Previously the administration contended that sanctions on Iran unrelated to the nuclear file, like “sanctions . . . for terrorism, human rights abuses, and ballistic missiles will remain in place under the deal.”

Not anymore. Recently, the AP reported that “administration officials say they’re examining a range of options that include suspending both nuclear and some non-nuclear sanctions.”

At one time, sanctions relief was tied to Iran’s behavior. Or, as Obama himself said, “In return for Iran’s actions, the international community has agreed to provide Iran with relief from certain sanctions — our own sanctions, and international sanctions imposed by the United Nations Security Council. This relief will be phased as Iran takes steps to adhere to the deal.”

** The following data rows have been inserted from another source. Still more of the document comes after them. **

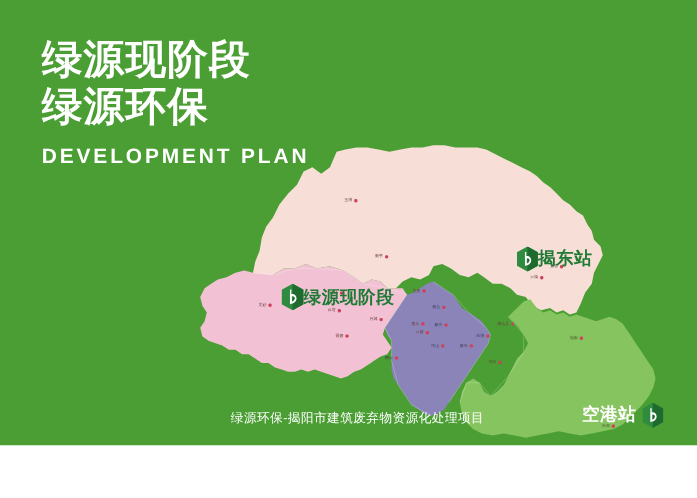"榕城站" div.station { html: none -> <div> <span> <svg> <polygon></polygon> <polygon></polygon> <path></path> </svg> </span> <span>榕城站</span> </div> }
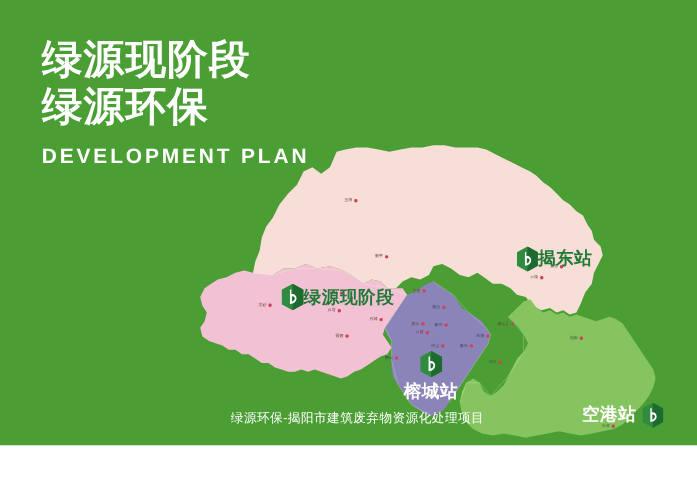"空港站" div.station { html: <div> <span>空港站</span> <span> <svg> <polygon></polygon> <polygon></polygon> <path></path> </svg> </span> </div> -> none }
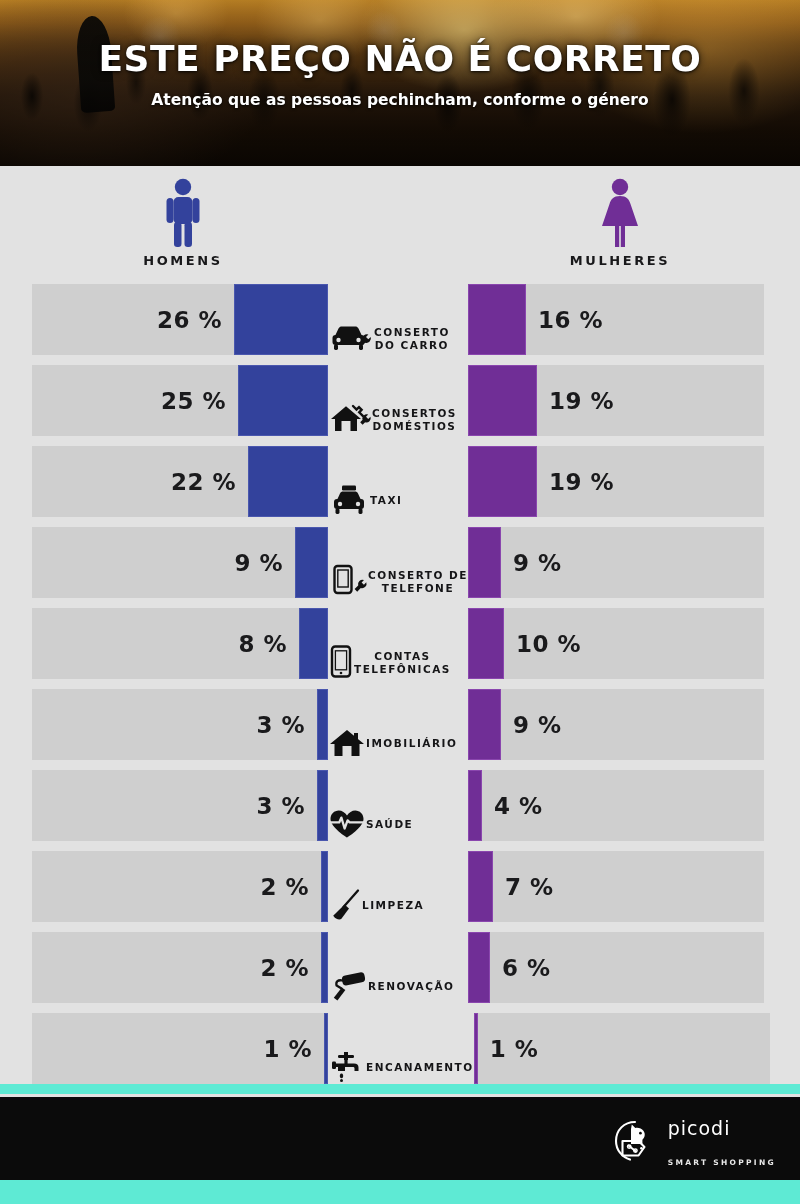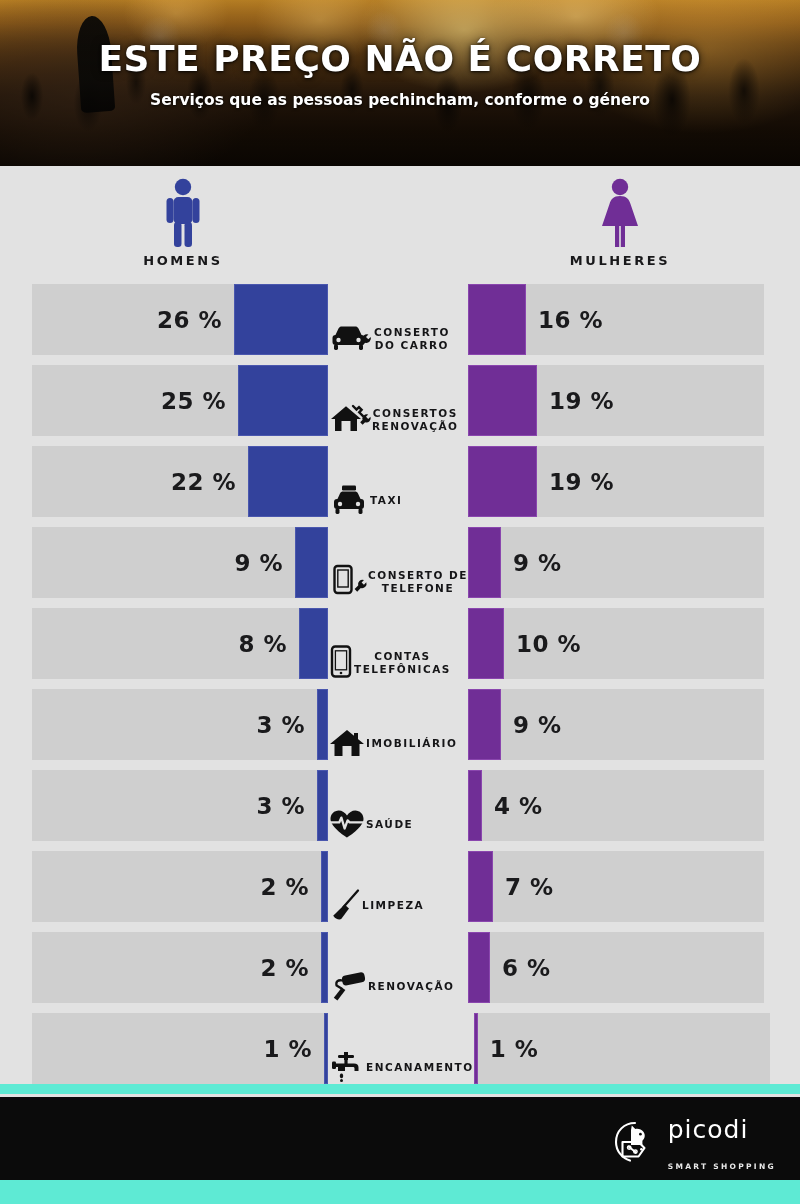"Serviços que as pessoas pechincham," p.hero-sub { text: Serviços -> Atenção }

But now, according to recent reports, Iran could receive somewhere between $30 billion and $50 billion just for signing the agreement.

The negotiations will almost surely extend beyond the June 30 deadline. But if there is a deal we already have a pretty good idea of what it will look like. Counter to what the White House says, it’s going to be a bad deal because the White House has offered concession after concession. What Congress and American allies like Israel expect isn’t a unicorn deal, but rather one that makes the Middle East more stable and prevents nuclear proliferation and keeps the bomb out of the hands of a terror-sponsoring regime of obscurantist anti-Semitic fanatics.

The only fantasists here in Vienna are those in the White House who think the deal they are currently pursuing is going to make the world safer, instead of radically more dangerous.